Any InputStream returns just binary data; and Reader returns textual data.
Either way, if you want to read line by line (it's unclear what your array would consist of) you'll want a BufferedReader to wrap your InputStreamReader or FileReader, as that provides a readLine() method.
Hmmm then why would people ever use byte streams, if we all use characters.
We don't. Image files, music, video, compressed data, encrypted data etc aren't inherently textual data. If you read an image file with a Reader, you're almost bound to lose some data.

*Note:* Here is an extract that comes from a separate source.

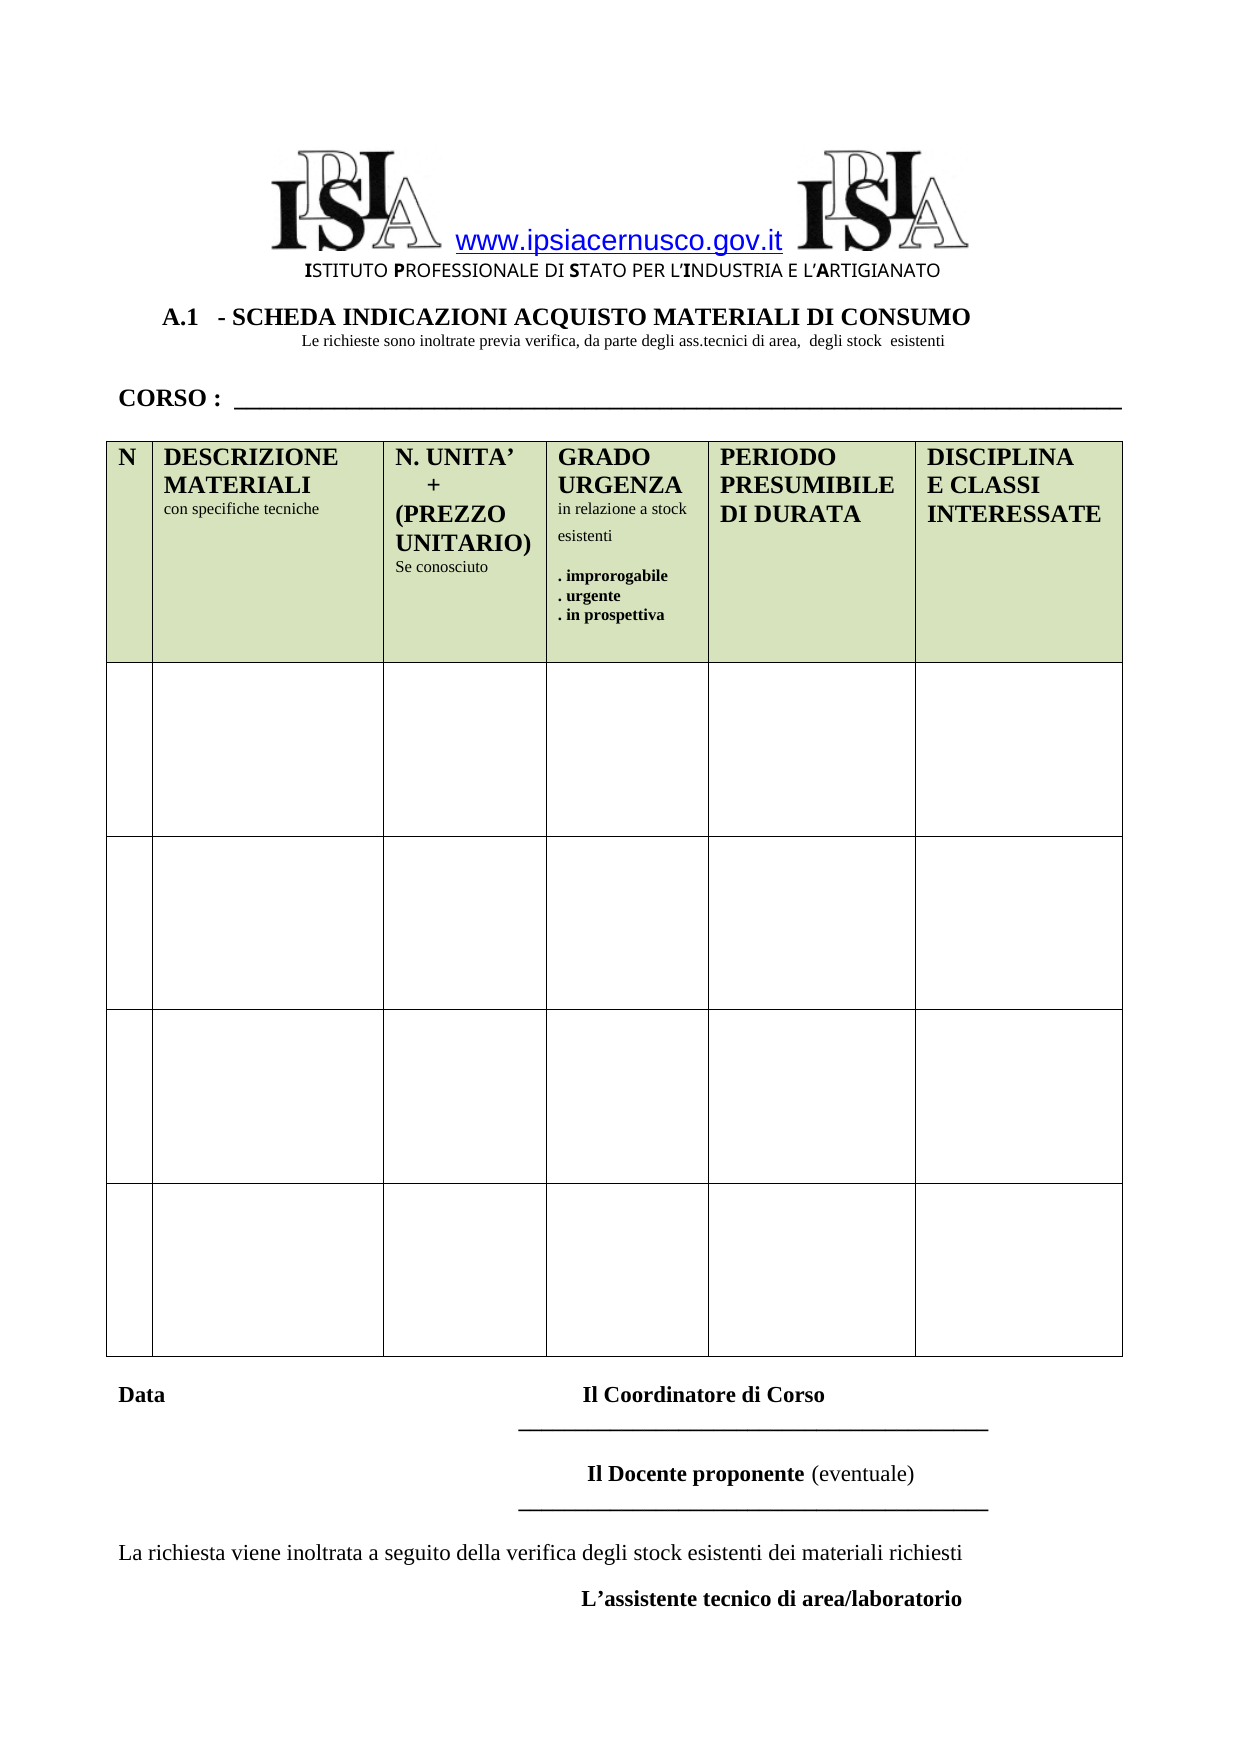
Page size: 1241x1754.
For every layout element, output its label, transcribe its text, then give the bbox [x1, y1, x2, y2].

Think of text as just another file format - if you were trying to load an image to display it, you'd need something which understood that image file format; if you were trying to load a music file to play it, you'd need something which understood that audio file format - with text, an InputStreamReader understands text.
Even though in all cases we've got bytes at the file level, the class you use determines how those bytes are interpreted.
2 Comments
InputStream.read() returns an integer which is either -1, or in range 0-255... whereas Reader.read() returns an integer which is either -1, or in the range 0-65535. When you call OutputStream.write(int) that writes the least-significant byte of the integer, and when you call Writer.write(int) that writes the least-significant 16 bits of the integer, as a UTF-16 code unit.The difference is simple. According to this tutorial
- Byte Streams handle I/O of raw binary data.
- Character Streams handle I/O of character data, automatically handling translation to and from the local character set.
- Buffered Streams optimize input and output by reducing the number of calls to the native API.